= Saved data entries =
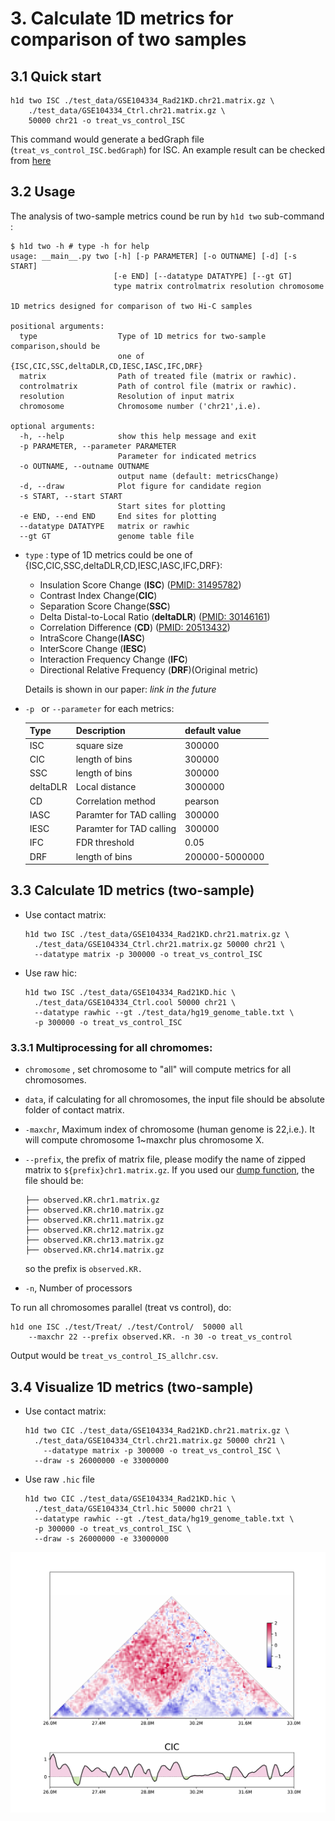 # 3. Calculate 1D metrics for comparison of two samples

## 3.1 Quick start

``` shell
h1d two ISC ./test_data/GSE104334_Rad21KD.chr21.matrix.gz \
	./test_data/GSE104334_Ctrl.chr21.matrix.gz \
	50000 chr21 -o treat_vs_control_ISC
```

This command would generate a bedGraph file (`treat_vs_control_ISC.bedGraph`) for ISC.  An example result can be checked from [here](https://www.dropbox.com/s/l7n8bkqnmsmtdt6/treat_vs_control_ISC.bedGraph)

## 3.2 Usage

The analysis of two-sample metrics cound be run by `h1d two` sub-command :

``` 
$ h1d two -h # type -h for help
usage: __main__.py two [-h] [-p PARAMETER] [-o OUTNAME] [-d] [-s START]
                       [-e END] [--datatype DATATYPE] [--gt GT]
                       type matrix controlmatrix resolution chromosome

1D metrics designed for comparison of two Hi-C samples

positional arguments:
  type                  Type of 1D metrics for two-sample comparison,should be
                        one of {ISC,CIC,SSC,deltaDLR,CD,IESC,IASC,IFC,DRF}
  matrix                Path of treated file (matrix or rawhic).
  controlmatrix         Path of control file (matrix or rawhic).
  resolution            Resolution of input matrix
  chromosome            Chromosome number ('chr21',i.e).

optional arguments:
  -h, --help            show this help message and exit
  -p PARAMETER, --parameter PARAMETER
                        Parameter for indicated metrics
  -o OUTNAME, --outname OUTNAME
                        output name (default: metricsChange)
  -d, --draw            Plot figure for candidate region
  -s START, --start START
                        Start sites for plotting
  -e END, --end END     End sites for plotting
  --datatype DATATYPE   matrix or rawhic
  --gt GT               genome table file
```

- `type` : type of 1D metrics could be one of {ISC,CIC,SSC,deltaDLR,CD,IESC,IASC,IFC,DRF}:

  - Insulation Score Change (**ISC**) ([PMID: 31495782](https://pubmed.ncbi.nlm.nih.gov/31495782/))
  - Contrast Index Change(**CIC**)
  - Separation Score Change(**SSC**)
  - Delta Distal-to-Local Ratio (**deltaDLR**) ([PMID: 30146161](https://pubmed.ncbi.nlm.nih.gov/30146161/))
  - Correlation Difference (**CD**)  ([PMID: 20513432](https://pubmed.ncbi.nlm.nih.gov/20513432/))
  - IntraScore Change(**IASC**) 
  - InterScore Change (**IESC**)
  - Interaction Frequency Change (**IFC**) 
  - Directional Relative Frequency (**DRF**)(Original metric)

  Details is shown in our paper:  *link in the future*

- `-p ` or `--parameter` for each metrics:

  | Type     | Description              | default value  |
  | -------- | ------------------------ | -------------- |
  | ISC      | square size              | 300000         |
  | CIC      | length of bins           | 300000         |
  | SSC      | length of bins           | 300000         |
  | deltaDLR | Local distance           | 3000000        |
  | CD       | Correlation method       | pearson        |
  | IASC     | Paramter for TAD calling | 300000         |
  | IESC     | Paramter for TAD calling | 300000         |
  | IFC      | FDR threshold            | 0.05           |
  | DRF      | length of bins           | 200000-5000000 |

  

## 3.3 Calculate 1D metrics (two-sample)

- Use contact matrix:

  ``` shell
  h1d two ISC ./test_data/GSE104334_Rad21KD.chr21.matrix.gz \
  	./test_data/GSE104334_Ctrl.chr21.matrix.gz 50000 chr21 \
  	--datatype matrix -p 300000 -o treat_vs_control_ISC
  ```

- Use raw hic:

  ``` shell
  h1d two ISC ./test_data/GSE104334_Rad21KD.hic \
  	./test_data/GSE104334_Ctrl.cool 50000 chr21 \
  	--datatype rawhic --gt ./test_data/hg19_genome_table.txt \
  	-p 300000 -o treat_vs_control_ISC
  ```




### 3.3.1 Multiprocessing for all chromomes:

- `chromosome` , set chromosome to "all" will compute metrics for all chromosomes.

- `data`, if calculating for all chromosomes, the input file should be absolute folder of contact matrix.

- `-maxchr`, Maximum index of chromosome (human genome is 22,i.e.). It will compute chromosome 1~maxchr plus chromosome X.

- `--prefix`, the prefix of matrix file, please modify the name of zipped matrix to `${prefix}chr1.matrix.gz`. If you used our [dump function](https://h1d.readthedocs.io/en/latest/basic.html#dump-all-chromosomes), the file should be:

  ```
  ├── observed.KR.chr1.matrix.gz
  ├── observed.KR.chr10.matrix.gz
  ├── observed.KR.chr11.matrix.gz
  ├── observed.KR.chr12.matrix.gz
  ├── observed.KR.chr13.matrix.gz
  ├── observed.KR.chr14.matrix.gz
  ```

  so the prefix is `observed.KR.`

- `-n`, Number of processors

To run all chromosomes parallel (treat vs control), do:

```shell
h1d one ISC ./test/Treat/ ./test/Control/  50000 all 
	--maxchr 22 --prefix observed.KR. -n 30 -o treat_vs_control
```

Output would be `treat_vs_control_IS_allchr.csv`.



## 3.4 Visualize 1D metrics (two-sample)

- Use contact matrix:

  ``` shell
  h1d two CIC ./test_data/GSE104334_Rad21KD.chr21.matrix.gz \
  	./test_data/GSE104334_Ctrl.chr21.matrix.gz 50000 chr21 \
	  --datatype matrix -p 300000 -o treat_vs_control_ISC \
  	--draw -s 26000000 -e 33000000
  ```
  
- Use raw `.hic` file

  ```shell
  h1d two CIC ./test_data/GSE104334_Rad21KD.hic \
  	./test_data/GSE104334_Ctrl.hic 50000 chr21 \
  	--datatype rawhic --gt ./test_data/hg19_genome_table.txt \
  	-p 300000 -o treat_vs_control_ISC \
  	--draw -s 26000000 -e 33000000
  ```

  



<img src="_static/3-4.png" alt="RTDimport" style="zoom:60%;" />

= Task objective =
Reproduce each line of the records exactly, and omit every picture.

= Answer for this exercise =
 # 3. Calculate 1D metrics for comparison of two samples

## 3.1 Quick start

``` shell
h1d two ISC ./test_data/GSE104334_Rad21KD.chr21.matrix.gz \
	./test_data/GSE104334_Ctrl.chr21.matrix.gz \
	50000 chr21 -o treat_vs_control_ISC
```

This command would generate a bedGraph file (`treat_vs_control_ISC.bedGraph`) for ISC.  An example result can be checked from [here](https://www.dropbox.com/s/l7n8bkqnmsmtdt6/treat_vs_control_ISC.bedGraph)

## 3.2 Usage

The analysis of two-sample metrics cound be run by `h1d two` sub-command :

``` 
$ h1d two -h # type -h for help
usage: __main__.py two [-h] [-p PARAMETER] [-o OUTNAME] [-d] [-s START]
                       [-e END] [--datatype DATATYPE] [--gt GT]
                       type matrix controlmatrix resolution chromosome

1D metrics designed for comparison of two Hi-C samples

positional arguments:
  type                  Type of 1D metrics for two-sample comparison,should be
                        one of {ISC,CIC,SSC,deltaDLR,CD,IESC,IASC,IFC,DRF}
  matrix                Path of treated file (matrix or rawhic).
  controlmatrix         Path of control file (matrix or rawhic).
  resolution            Resolution of input matrix
  chromosome            Chromosome number ('chr21',i.e).

optional arguments:
  -h, --help            show this help message and exit
  -p PARAMETER, --parameter PARAMETER
                        Parameter for indicated metrics
  -o OUTNAME, --outname OUTNAME
                        output name (default: metricsChange)
  -d, --draw            Plot figure for candidate region
  -s START, --start START
                        Start sites for plotting
  -e END, --end END     End sites for plotting
  --datatype DATATYPE   matrix or rawhic
  --gt GT               genome table file
```

- `type` : type of 1D metrics could be one of {ISC,CIC,SSC,deltaDLR,CD,IESC,IASC,IFC,DRF}:

  - Insulation Score Change (**ISC**) ([PMID: 31495782](https://pubmed.ncbi.nlm.nih.gov/31495782/))
  - Contrast Index Change(**CIC**)
  - Separation Score Change(**SSC**)
  - Delta Distal-to-Local Ratio (**deltaDLR**) ([PMID: 30146161](https://pubmed.ncbi.nlm.nih.gov/30146161/))
  - Correlation Difference (**CD**)  ([PMID: 20513432](https://pubmed.ncbi.nlm.nih.gov/20513432/))
  - IntraScore Change(**IASC**) 
  - InterScore Change (**IESC**)
  - Interaction Frequency Change (**IFC**) 
  - Directional Relative Frequency (**DRF**)(Original metric)

  Details is shown in our paper:  *link in the future*

- `-p ` or `--parameter` for each metrics:

  | Type     | Description              | default value  |
  | -------- | ------------------------ | -------------- |
  | ISC      | square size              | 300000         |
  | CIC      | length of bins           | 300000         |
  | SSC      | length of bins           | 300000         |
  | deltaDLR | Local distance           | 3000000        |
  | CD       | Correlation method       | pearson        |
  | IASC     | Paramter for TAD calling | 300000         |
  | IESC     | Paramter for TAD calling | 300000         |
  | IFC      | FDR threshold            | 0.05           |
  | DRF      | length of bins           | 200000-5000000 |

  

## 3.3 Calculate 1D metrics (two-sample)

- Use contact matrix:

  ``` shell
  h1d two ISC ./test_data/GSE104334_Rad21KD.chr21.matrix.gz \
  	./test_data/GSE104334_Ctrl.chr21.matrix.gz 50000 chr21 \
  	--datatype matrix -p 300000 -o treat_vs_control_ISC
  ```

- Use raw hic:

  ``` shell
  h1d two ISC ./test_data/GSE104334_Rad21KD.hic \
  	./test_data/GSE104334_Ctrl.cool 50000 chr21 \
  	--datatype rawhic --gt ./test_data/hg19_genome_table.txt \
  	-p 300000 -o treat_vs_control_ISC
  ```




### 3.3.1 Multiprocessing for all chromomes:

- `chromosome` , set chromosome to "all" will compute metrics for all chromosomes.

- `data`, if calculating for all chromosomes, the input file should be absolute folder of contact matrix.

- `-maxchr`, Maximum index of chromosome (human genome is 22,i.e.). It will compute chromosome 1~maxchr plus chromosome X.

- `--prefix`, the prefix of matrix file, please modify the name of zipped matrix to `${prefix}chr1.matrix.gz`. If you used our [dump function](https://h1d.readthedocs.io/en/latest/basic.html#dump-all-chromosomes), the file should be:

  ```
  ├── observed.KR.chr1.matrix.gz
  ├── observed.KR.chr10.matrix.gz
  ├── observed.KR.chr11.matrix.gz
  ├── observed.KR.chr12.matrix.gz
  ├── observed.KR.chr13.matrix.gz
  ├── observed.KR.chr14.matrix.gz
  ```

  so the prefix is `observed.KR.`

- `-n`, Number of processors

To run all chromosomes parallel (treat vs control), do:

```shell
h1d one ISC ./test/Treat/ ./test/Control/  50000 all 
	--maxchr 22 --prefix observed.KR. -n 30 -o treat_vs_control
```

Output would be `treat_vs_control_IS_allchr.csv`.



## 3.4 Visualize 1D metrics (two-sample)

- Use contact matrix:

  ``` shell
  h1d two CIC ./test_data/GSE104334_Rad21KD.chr21.matrix.gz \
  	./test_data/GSE104334_Ctrl.chr21.matrix.gz 50000 chr21 \
	  --datatype matrix -p 300000 -o treat_vs_control_ISC \
  	--draw -s 26000000 -e 33000000
  ```
  
- Use raw `.hic` file

  ```shell
  h1d two CIC ./test_data/GSE104334_Rad21KD.hic \
  	./test_data/GSE104334_Ctrl.hic 50000 chr21 \
  	--datatype rawhic --gt ./test_data/hg19_genome_table.txt \
  	-p 300000 -o treat_vs_control_ISC \
  	--draw -s 26000000 -e 33000000
  ```

  



<img src="_static/3-4.png" alt="RTDimport" style="zoom:60%;" />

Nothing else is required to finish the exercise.